Social Work Now, Issue 39, pages 29-37.
Place, and its corollary, displacement, lie at the centre of child welfare practice. Child neglect, the issue that more than any other brings children and families into contact with child welfare services, is intrinsically linked with everyday life in difficult places. The loss of place, through homelessness, for example, or refugee status, creates other risks to family wellbeing. Efforts to stabilise vulnerable families and prevent child placement typically involve place-based services and supports. If children must be removed from their families, place once again looms large in child welfare decision-making. Should children ideally be placed in their home communities, even if these neighbourhoods pose risks to healthy development? How do we balance the choice between a foster placement near home and placement with extended family at a distance? When children experience multiple foster placements, what role does the repeated loss of place play in the problems these children face? And returning children home, the child welfare system again focuses on providing place-basedsupports for fragile family ecosystems. In various forms, from home-based family preservation services to community-based interventions, place-based services have long been a hallmark of child welfare practice. Yet with some exceptions (see e.g. Berrick, 2006; Crampton, 2007), ‘place’ has received surprisingly little attention in child welfare discussions.
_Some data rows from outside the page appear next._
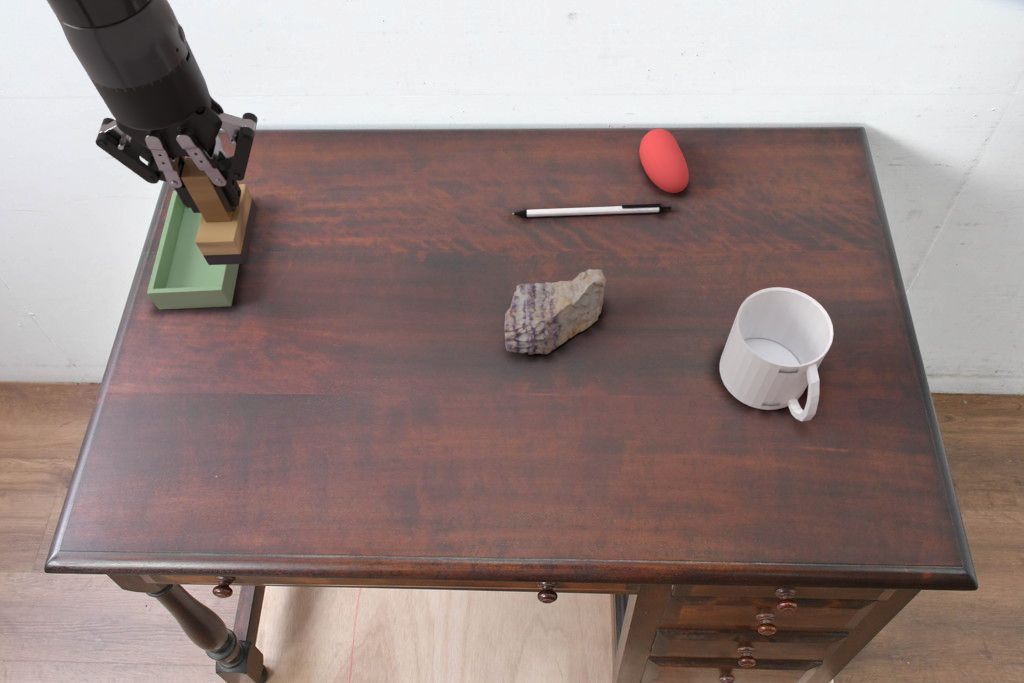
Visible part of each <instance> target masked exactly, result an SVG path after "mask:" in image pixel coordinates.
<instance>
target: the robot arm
mask: <svg viewBox="0 0 1024 683" xmlns="http://www.w3.org/2000/svg"><path fill="white" fill-rule="evenodd" d="M46 2H47V4H48V5H49V7H50V9H51V10H52V12H53V14H54V15H55V17H56V18H57V21H58V22H59V25H60V27H61V29H62V31H63V34H64V36H65V38H66V41H67V42H68V45H69V46H70V48H71V50H72V52H73V53H74V55H75V56H76V59H77V60H78V62H79V63H80V64H81V66H82V68H83V69H84V71H85V73H86V74H87V76H88V78H89V79H90V81H91V82H92V84H93V86H94V87H95V89H96V91H97V93H98V94H99V95H100V97H101V99H102V101H103V102H104V103H105V105H106V107H107V108H108V110H109V112H110V113H111V115H112V116H113V117H114V118H112V117H105V118H103V119H102V122H101V125H100V128H99V130H98V133H97V136H96V139H95V144H96V146H97V147H98V148H100V149H101V150H102V151H103V152H105V153H107V154H108V155H109V156H111V157H112V158H113V159H115V160H116V161H118V162H119V163H121V164H122V166H125V167H126V168H127V169H129V170H130V171H132V172H133V173H134V174H136V175H137V176H139V177H140V178H141V179H143V180H145V182H147V183H149V184H152V185H153V184H158V183H159V182H160V181H161V182H165V183H167V185H168V186H170V187H171V188H173V189H174V191H176V192H177V194H178V195H179V197H180V199H181V200H182V202H183V204H184V205H185V206H186V207H188V208H191V209H192V211H193V212H194V213H200V211H199V209H198V207H197V206H196V204H195V202H194V200H193V198H192V197H191V195H190V193H189V191H188V190H187V188H186V186H185V184H184V183H183V181H182V179H181V175H182V172H183V168H184V164H185V161H186V157H187V158H192V160H193V161H194V163H195V164H196V165H197V167H198V168H199V170H201V171H202V170H204V171H205V172H206V174H207V175H208V177H209V178H210V179H211V181H212V182H213V183H214V188H215V190H216V192H217V194H218V196H219V198H220V200H221V202H222V204H223V206H224V208H225V209H226V211H227V212H235V210H236V206H239V202H240V197H241V189H240V187H239V185H238V184H239V183H238V182H240V181H241V182H242V181H243V180H244V179H245V176H246V172H247V168H248V163H249V159H250V155H251V151H252V147H253V143H254V138H255V133H256V130H257V124H258V116H257V115H256V114H255V113H252V112H245V113H243V115H242V117H239V116H236V115H232V114H229V113H226V112H225V111H224V109H223V106H221V105H220V104H219V103H218V102H217V101H216V100H215V99H214V98H213V97H212V96H211V94H210V91H209V88H208V84H207V82H206V79H205V77H204V75H203V72H202V71H201V68H200V66H199V63H198V61H197V60H196V58H195V55H194V53H193V51H192V49H191V46H190V44H189V42H188V40H187V38H186V34H185V31H184V28H183V26H182V25H181V24H180V23H179V21H178V18H177V16H176V14H175V12H174V10H173V9H172V6H171V4H170V3H169V1H168V0H46ZM221 130H223V131H225V133H226V134H227V138H228V140H230V145H231V146H234V148H235V149H234V152H233V156H232V155H231V156H228V155H227V153H226V152H225V150H224V148H223V146H222V141H221V138H220V137H219V134H220V131H221ZM142 159H143V160H144V161H145V162H147V164H146V163H145V162H143V161H142Z"/></svg>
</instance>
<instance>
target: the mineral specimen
mask: <svg viewBox="0 0 1024 683" xmlns="http://www.w3.org/2000/svg"><path fill="white" fill-rule="evenodd" d="M606 279H607V278H606V277H605V275H604V272H603V270H602V269H599V268H596V269H592V268H589V269H586V271H583V272H579V273H578V275H576V277H575V278H573V279H569V280H559V281H555V282H554V281H553V282H549V281H546V282H542V283H541V282H540V283H539V282H535V283H528V282H526V283H523V284H522V283H521V284H518V285H516V290H515V292H513V296H512V300H511V302H510V303H511V304H510V307H509V309H508V310H506V312H505V313H504V324H503V326H504V327H503V330H504V340H505V342H504V344H505V350H506V351H507V352H509V353H519V354H528V355H535V354H541V355H548V354H550V353H551V352H552V351H554V350H556V349H557V348H558V347H559V346H561V345H564V343H566V342H567V341H568V340H569V339H572V338H574V336H576V335H577V334H579V333H581V332H584V331H585V330H587V329H588V328H590V327H591V326H592V325H594V324H595V323H596V322H597V321H598V320H599V316H600V315H601V314H602V310H603V304H604V297H605V287H606V285H607V281H606Z"/></svg>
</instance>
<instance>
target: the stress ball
mask: <svg viewBox="0 0 1024 683" xmlns="http://www.w3.org/2000/svg"><path fill="white" fill-rule="evenodd" d="M638 153H639V158H640V159H639V160H640V162H641V165H642V168H643V170H644V172H645V173H646V175H647V177H648V178H649V179H650V180H651V182H652V183H653V184H654V185H655V186H657V187H658V189H661V190H662V191H664V192H666V193H670V194H679V193H680V192H682V191H683V190H685V189H686V188H687V185H688V184H689V181H690V172H689V167H688V164H687V161H686V159H685V156H684V154H683V152H682V150H681V148H680V146H679V143H678V142H677V140H676V138H675V137H674V136H673V134H672V133H671V132H669V131H668V130H667V129H665V128H654V129H650V130H649V131H648V132H647V133H646V134H645V135H644V136H643V137H642V138H641V141H640V144H639V152H638Z"/></svg>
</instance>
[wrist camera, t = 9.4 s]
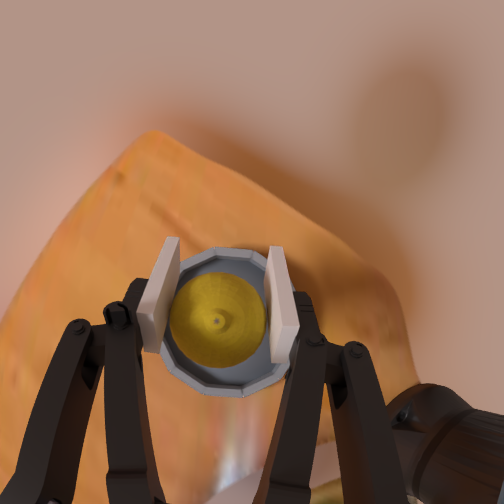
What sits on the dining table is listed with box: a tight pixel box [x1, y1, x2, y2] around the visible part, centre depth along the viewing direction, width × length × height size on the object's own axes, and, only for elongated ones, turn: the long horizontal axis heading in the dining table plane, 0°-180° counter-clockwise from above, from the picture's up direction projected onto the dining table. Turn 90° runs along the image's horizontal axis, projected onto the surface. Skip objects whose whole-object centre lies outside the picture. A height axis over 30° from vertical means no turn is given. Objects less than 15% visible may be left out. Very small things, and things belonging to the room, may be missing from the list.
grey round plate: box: [160, 247, 296, 398], centre depth 27 cm, size 14×14×2 cm
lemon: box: [170, 272, 267, 368], centre depth 16 cm, size 6×6×8 cm
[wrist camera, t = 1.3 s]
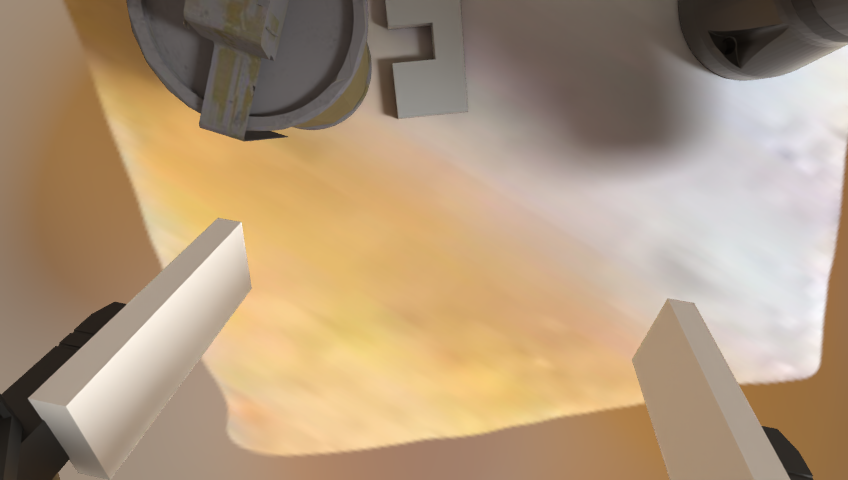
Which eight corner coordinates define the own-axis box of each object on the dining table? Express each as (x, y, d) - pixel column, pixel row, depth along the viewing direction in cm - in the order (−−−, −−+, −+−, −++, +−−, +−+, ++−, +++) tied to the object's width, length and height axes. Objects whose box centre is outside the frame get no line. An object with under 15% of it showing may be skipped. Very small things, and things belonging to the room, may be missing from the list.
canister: (259, -25, 34) (107, -226, 15) (386, 23, 36) (399, -99, 17) (229, 111, 36) (63, 93, 17) (350, 150, 38) (325, 173, 19)
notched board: (454, -36, 35) (457, -42, 34) (465, 112, 38) (468, 111, 37) (381, -31, 35) (381, -36, 34) (397, 118, 38) (398, 118, 37)
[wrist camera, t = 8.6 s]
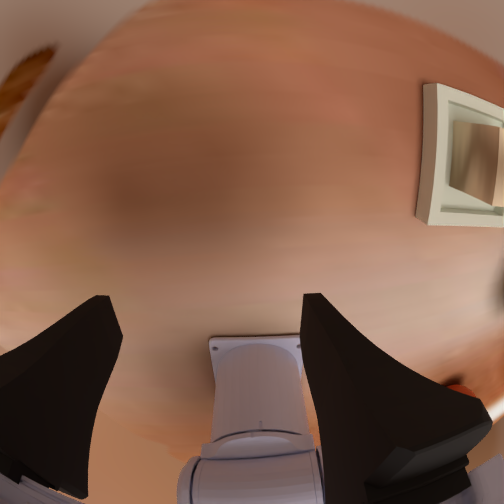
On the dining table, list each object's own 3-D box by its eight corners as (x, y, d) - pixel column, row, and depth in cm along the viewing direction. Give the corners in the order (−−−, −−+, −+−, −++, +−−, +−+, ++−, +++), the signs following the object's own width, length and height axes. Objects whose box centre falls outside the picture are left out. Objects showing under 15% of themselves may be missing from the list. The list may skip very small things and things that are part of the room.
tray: (494, 220, 19) (506, 227, 17) (415, 216, 19) (427, 225, 17) (504, 114, 15) (518, 116, 13) (422, 84, 15) (436, 82, 13)
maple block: (488, 191, 17) (528, 210, 13) (449, 186, 17) (491, 205, 13) (493, 133, 15) (536, 143, 10) (453, 121, 15) (499, 126, 10)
Meanwhile, a growing body of theoretical and empirical scholarship in other fields points to the mediating role of place, for better of worse, in a range of health, mental health, and developmental outcomes (see e.g., Cummins et al, 2007; Evans, 2004). Given its obvious centrality in the lives of vulnerable children and families, it seems time for the field to grapple more seriously with this issue.
This brief paper takes some initial steps in this direction. Since to practice differently we must first revisit the conceptual frameworks on which our practice depends, I begin with an expanded definition of place, focusing on two key domains: place as site of experience, identity and meaning; and place as a site of power and inequality. Building on these ideas, I then offer some preliminary suggestions for ‘place-sensitive’ practice, focusing on assessment and engagement. These may in turn stimulate further thought and conversation about the interventive possibilities in a more thoroughgoing focus on place in child welfare practice.